━━ Document segment ━━
Expanded pricing table with three columns, Starter, Professional, and Scale, and feature rows for Max Users, Devices, Device Endpoints, Dashboards/Widgets, and Data Retention. The current plan's button reads Your plan; others read Change Plan; the top tier offers Contact Sales.
The pricing table, expanded. The current plan is marked “Your plan”.
FeatureStarterProfessionalScale
PriceFree for 14 daysPaid, monthlyCustom (contact sales)
Users1 userUp to 5 usersUp to 10 users
DevicesUp to 5Up to 25Up to 50
Device Endpoints12Not listed on the plan card (contact sales)
Dashboards & WidgetsUnlimitedUnlimitedUnlimited
Data retention14 days90 days12 months
About these numbers: the figures above are the plan card values shown in the live product. The plan itself is loaded from the billing service at runtime, and two feature cells display “Unlimited” when the plan’s configured limit meets or exceeds an environment-set ceiling: Device Endpoints against NEXT_PUBLIC_PLAN_MAX_DATA_SOURCES and Dashboards/Widgets against NEXT_PUBLIC_PLAN_MAX_DASHBOARDS_WIDGETS. For the Scale plan the live table also renders Max Users and Devices as “Unlimited” even though the customer-facing plan card states “up to 10 users” and “up to 50 devices”. The underlying plan model tracks a few limits the cards do not show, including widgets, monthly tokens, and monthly payloads. Treat the table as the customer-facing summary, not a contractual cap.

Account status and the grace period

An account moves through a small set of states that the Billing screen reflects with badges and banners.

StateWhat it means
TrialOn the free Starter trial (trial). A days-left countdown is shown under “Time Limit”, turning red in the last 5 days.
ActiveA paid plan in good standing (active), with a renewal date.
Grace periodSubscription has lapsed (grace_period). The account enters view-only access for a limited number of days before suspension, with an orange “Grace Period Active” banner that counts down the days left. The Plan Summary badge reads “<plan> – Grace Period”.
━━━
**The task**
Edit the pricing page text from "Account status and" down to "last 5 days." so that "badges" becomes "labels". Answer using only the pricing page text.
━━ Provided records ━━
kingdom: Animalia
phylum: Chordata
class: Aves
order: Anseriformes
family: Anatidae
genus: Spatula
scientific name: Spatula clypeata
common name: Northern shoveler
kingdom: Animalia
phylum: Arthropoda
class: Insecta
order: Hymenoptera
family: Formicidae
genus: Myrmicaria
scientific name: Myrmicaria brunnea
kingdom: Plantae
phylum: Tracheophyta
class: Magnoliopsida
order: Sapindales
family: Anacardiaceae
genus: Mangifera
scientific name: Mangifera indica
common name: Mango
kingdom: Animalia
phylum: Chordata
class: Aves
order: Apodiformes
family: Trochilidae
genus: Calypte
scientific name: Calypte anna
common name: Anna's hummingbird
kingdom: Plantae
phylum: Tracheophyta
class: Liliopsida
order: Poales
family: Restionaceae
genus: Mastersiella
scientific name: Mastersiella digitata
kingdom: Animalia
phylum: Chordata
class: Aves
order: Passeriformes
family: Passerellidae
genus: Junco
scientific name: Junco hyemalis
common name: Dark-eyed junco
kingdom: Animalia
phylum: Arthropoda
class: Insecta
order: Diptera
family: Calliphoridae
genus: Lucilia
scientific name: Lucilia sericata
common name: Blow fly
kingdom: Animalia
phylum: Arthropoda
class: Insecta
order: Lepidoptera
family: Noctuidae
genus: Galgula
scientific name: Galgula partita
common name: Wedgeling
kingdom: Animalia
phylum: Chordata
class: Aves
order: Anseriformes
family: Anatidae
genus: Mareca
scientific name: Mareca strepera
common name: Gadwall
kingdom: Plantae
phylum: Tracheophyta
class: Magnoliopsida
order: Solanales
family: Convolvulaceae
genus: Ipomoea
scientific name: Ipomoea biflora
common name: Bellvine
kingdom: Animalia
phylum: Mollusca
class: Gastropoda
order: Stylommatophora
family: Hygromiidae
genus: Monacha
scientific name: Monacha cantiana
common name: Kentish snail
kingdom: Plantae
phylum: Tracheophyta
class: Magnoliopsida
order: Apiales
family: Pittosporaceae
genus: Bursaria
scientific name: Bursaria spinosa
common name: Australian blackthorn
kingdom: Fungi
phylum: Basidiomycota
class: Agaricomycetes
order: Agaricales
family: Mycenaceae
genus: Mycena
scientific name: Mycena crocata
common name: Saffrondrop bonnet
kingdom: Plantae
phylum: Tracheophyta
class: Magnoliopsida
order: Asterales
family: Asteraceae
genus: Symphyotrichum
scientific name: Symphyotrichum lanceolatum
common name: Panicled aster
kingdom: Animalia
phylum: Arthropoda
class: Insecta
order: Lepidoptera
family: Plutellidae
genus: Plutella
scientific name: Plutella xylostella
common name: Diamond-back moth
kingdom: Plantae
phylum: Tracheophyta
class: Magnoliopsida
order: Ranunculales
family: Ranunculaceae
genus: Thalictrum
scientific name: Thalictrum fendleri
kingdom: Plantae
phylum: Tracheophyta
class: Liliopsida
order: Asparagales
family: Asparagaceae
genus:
━━━
**Solution to the problem**
Account status and the grace period

An account moves through a small set of states that the Billing screen reflects with labels and banners.

StateWhat it means
TrialOn the free Starter trial (trial). A days-left countdown is shown under “Time Limit”, turning red in the last 5 days.